## PROBLEM DESCRIPTION
State how many lines in the items below contain the string "someone". Give only the number.

## DATA SHOWN
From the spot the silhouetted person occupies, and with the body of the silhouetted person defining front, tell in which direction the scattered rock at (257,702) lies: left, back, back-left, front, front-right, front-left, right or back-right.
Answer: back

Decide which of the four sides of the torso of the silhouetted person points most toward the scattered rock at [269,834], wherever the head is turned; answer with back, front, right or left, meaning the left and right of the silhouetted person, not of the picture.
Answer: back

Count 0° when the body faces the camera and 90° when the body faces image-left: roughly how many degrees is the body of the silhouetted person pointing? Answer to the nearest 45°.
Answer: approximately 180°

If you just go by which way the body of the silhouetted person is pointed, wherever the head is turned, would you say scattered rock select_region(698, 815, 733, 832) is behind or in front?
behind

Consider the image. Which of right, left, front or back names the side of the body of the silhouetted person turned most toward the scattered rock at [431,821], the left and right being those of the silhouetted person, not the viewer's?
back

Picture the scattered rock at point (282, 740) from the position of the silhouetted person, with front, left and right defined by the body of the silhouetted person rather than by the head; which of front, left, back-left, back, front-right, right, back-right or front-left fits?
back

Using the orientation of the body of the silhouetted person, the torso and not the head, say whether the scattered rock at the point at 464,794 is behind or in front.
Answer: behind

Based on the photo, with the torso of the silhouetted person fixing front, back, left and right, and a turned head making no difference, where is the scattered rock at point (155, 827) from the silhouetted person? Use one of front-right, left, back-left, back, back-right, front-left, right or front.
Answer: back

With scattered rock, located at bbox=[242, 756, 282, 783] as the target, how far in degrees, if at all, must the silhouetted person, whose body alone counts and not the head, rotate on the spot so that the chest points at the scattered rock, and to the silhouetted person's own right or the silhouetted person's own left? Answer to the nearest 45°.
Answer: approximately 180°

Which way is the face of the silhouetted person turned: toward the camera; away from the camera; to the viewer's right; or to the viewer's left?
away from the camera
...
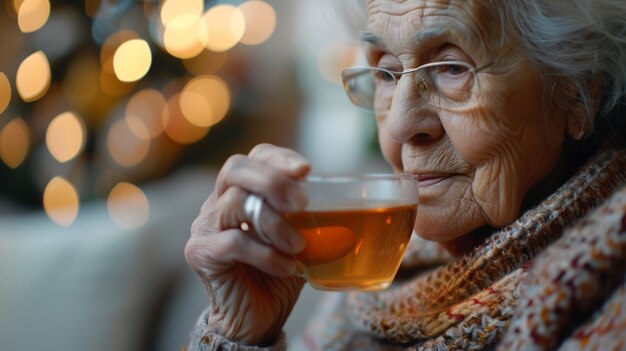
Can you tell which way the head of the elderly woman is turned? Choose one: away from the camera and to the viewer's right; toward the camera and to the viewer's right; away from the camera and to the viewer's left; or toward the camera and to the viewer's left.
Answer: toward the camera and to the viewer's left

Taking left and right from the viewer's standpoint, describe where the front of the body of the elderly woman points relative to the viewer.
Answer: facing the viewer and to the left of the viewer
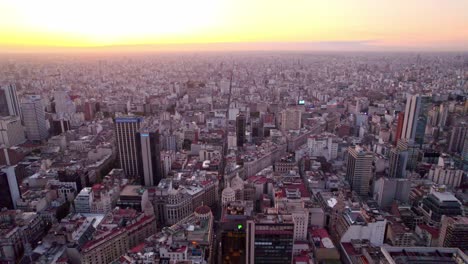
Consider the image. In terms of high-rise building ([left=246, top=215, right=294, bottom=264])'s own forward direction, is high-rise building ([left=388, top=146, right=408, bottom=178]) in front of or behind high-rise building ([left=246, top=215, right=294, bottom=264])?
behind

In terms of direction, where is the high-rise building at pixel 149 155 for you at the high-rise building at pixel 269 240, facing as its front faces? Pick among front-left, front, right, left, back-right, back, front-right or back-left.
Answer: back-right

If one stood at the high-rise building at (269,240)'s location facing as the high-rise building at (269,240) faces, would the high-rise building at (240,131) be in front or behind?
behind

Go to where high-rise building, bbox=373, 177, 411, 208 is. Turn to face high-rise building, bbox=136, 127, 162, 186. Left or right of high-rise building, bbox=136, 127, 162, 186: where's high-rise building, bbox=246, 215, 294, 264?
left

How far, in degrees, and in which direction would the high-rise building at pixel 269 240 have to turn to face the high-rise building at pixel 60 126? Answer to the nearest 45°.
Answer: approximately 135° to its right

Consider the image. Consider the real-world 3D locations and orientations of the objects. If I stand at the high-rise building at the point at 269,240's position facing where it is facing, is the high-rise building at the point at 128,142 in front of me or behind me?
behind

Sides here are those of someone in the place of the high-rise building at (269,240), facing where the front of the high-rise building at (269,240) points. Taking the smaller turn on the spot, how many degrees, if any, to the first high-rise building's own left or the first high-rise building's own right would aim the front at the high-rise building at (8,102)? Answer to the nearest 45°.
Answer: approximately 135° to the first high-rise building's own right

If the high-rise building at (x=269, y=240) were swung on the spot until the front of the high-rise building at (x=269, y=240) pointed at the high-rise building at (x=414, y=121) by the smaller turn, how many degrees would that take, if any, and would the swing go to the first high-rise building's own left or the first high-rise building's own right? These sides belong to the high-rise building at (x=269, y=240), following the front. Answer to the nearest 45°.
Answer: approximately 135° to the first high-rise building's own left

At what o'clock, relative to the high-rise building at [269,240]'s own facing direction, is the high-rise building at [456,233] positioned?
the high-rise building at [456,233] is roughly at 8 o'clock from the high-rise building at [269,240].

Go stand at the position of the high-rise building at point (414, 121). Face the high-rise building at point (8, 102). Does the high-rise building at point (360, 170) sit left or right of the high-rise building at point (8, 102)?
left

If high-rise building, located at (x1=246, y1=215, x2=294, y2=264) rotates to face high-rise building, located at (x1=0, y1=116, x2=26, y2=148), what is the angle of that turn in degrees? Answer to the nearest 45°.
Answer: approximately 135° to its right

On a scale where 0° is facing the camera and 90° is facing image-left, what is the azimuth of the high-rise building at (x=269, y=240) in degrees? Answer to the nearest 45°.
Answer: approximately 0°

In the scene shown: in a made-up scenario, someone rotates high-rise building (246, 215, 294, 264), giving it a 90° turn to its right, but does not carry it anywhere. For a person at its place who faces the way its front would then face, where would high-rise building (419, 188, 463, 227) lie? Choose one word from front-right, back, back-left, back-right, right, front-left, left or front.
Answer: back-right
...
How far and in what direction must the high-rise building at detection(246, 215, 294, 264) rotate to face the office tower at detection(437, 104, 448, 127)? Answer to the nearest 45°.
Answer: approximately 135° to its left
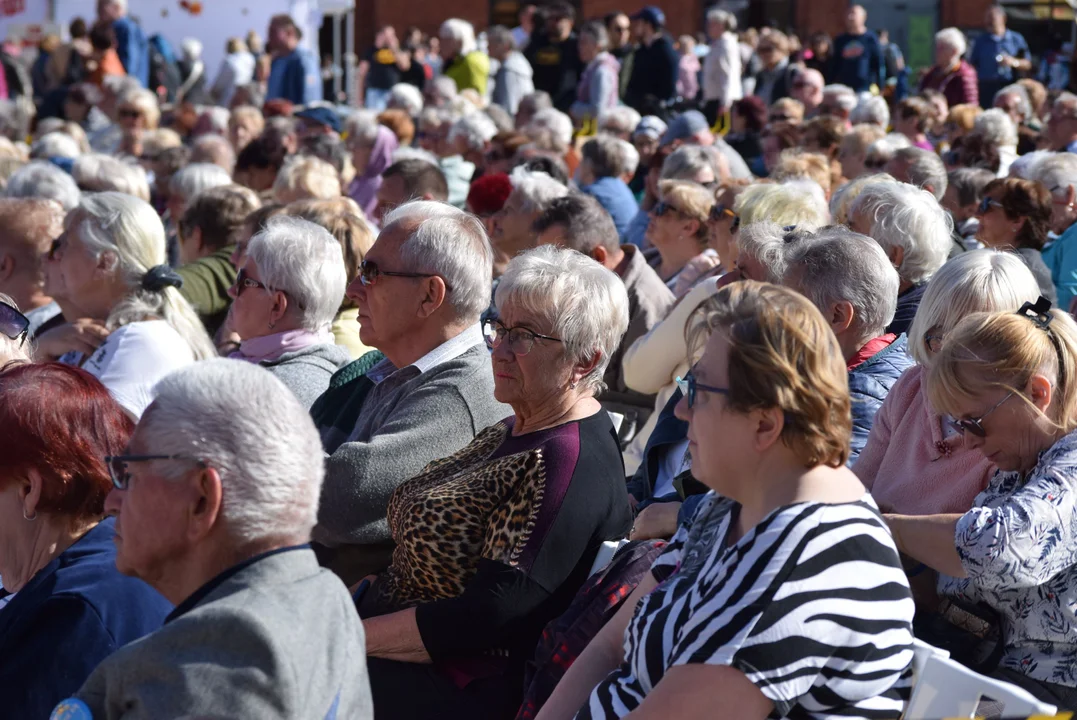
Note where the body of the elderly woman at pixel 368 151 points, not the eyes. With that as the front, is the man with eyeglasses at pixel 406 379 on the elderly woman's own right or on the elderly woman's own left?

## EXPECTED ANSWER
2